[Collected data]
┄┄┄┄┄┄┄┄┄┄┄┄┄┄┄┄┄┄┄┄

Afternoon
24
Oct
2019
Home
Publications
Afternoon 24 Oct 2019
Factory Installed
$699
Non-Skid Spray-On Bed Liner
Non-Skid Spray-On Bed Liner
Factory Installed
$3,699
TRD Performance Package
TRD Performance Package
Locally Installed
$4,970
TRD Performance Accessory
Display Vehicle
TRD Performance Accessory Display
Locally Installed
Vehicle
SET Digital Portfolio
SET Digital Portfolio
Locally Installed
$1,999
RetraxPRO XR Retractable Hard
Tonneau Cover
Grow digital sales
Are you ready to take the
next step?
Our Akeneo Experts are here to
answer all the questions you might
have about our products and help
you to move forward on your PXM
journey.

┄┄┄┄┄┄┄┄┄┄┄┄┄┄┄┄┄┄┄┄

What is being asked:
Report each line in the data above that holds the word "Performance" by copying it.

Solution to this exercise:
TRD Performance Package
TRD Performance Package
TRD Performance Accessory
TRD Performance Accessory Display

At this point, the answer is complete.